The office of the U.N. high commissioner for human rights has harshly criticized Iraq’s deadly crackdown on people protesting against corruption, lack of jobs and basic services, including electricity and clean water.
More than 30 people reportedly have been killed in a series of demonstrations in Iraq this week. Hundreds have been injured and dozens detained.
The U.N. human rights agency says it considers Iraq’s response to the peaceful demonstrations excessive and unjustified. It urges Iraqi authorities to talk with protestors, who it says have legitimate grievances that need to be heard.
Spontaneous demonstrations have been taking place across the country this past week. U.N. human rights spokeswoman, Marta Hurtado, said most of the protestors are young and unemployed. She said they are demanding the government provide them with jobs and basic services and respect their economic and social rights.
Hurtado said Iraqis have a right to express their grievances in a peaceful way and without interference.

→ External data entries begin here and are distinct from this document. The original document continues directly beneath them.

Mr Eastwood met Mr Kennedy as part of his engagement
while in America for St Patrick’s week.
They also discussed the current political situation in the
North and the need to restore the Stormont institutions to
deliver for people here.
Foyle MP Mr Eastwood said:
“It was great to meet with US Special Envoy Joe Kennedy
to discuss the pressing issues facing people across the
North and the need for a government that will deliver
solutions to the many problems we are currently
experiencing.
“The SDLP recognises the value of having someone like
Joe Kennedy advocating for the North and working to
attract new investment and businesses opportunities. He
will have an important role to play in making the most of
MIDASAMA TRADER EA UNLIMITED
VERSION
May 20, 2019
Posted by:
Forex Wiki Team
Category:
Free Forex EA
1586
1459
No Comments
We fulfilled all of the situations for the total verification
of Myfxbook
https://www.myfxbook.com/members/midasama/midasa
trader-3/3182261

“We are worried by reports that security forces have used live ammunition and rubber bullets in some areas and have also fired tear gas canisters directly at protesters,” Hurtado said. “We call on the Iraqi government to allow people to freely exercise their rights to freedom of expression and peaceful assembly. The use of force should be exceptional, and assemblies should ordinarily be managed without resort to force.”

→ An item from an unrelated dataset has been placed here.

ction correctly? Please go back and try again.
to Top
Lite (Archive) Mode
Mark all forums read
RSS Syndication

She said international law prohibits the use of firearms, except as a last resort to protect against an imminent threat of death or serious injury. She said the peaceful demonstrations do not appear to meet that high bar.
The U.N. human rights office is calling for a prompt, independent and transparent investigation into the deadly actions of Iraqi security forces.
After several days of protests, Iraqi Prime Minister Adil Badul-Mahdi said he was willing to meet with demonstrators’ representatives to consider their demands.
In a conciliatory speech Friday, he agreed the government needed to do more to combat corruption, and called protesters’ demands for jobs and comprehensive reforms “righteous.”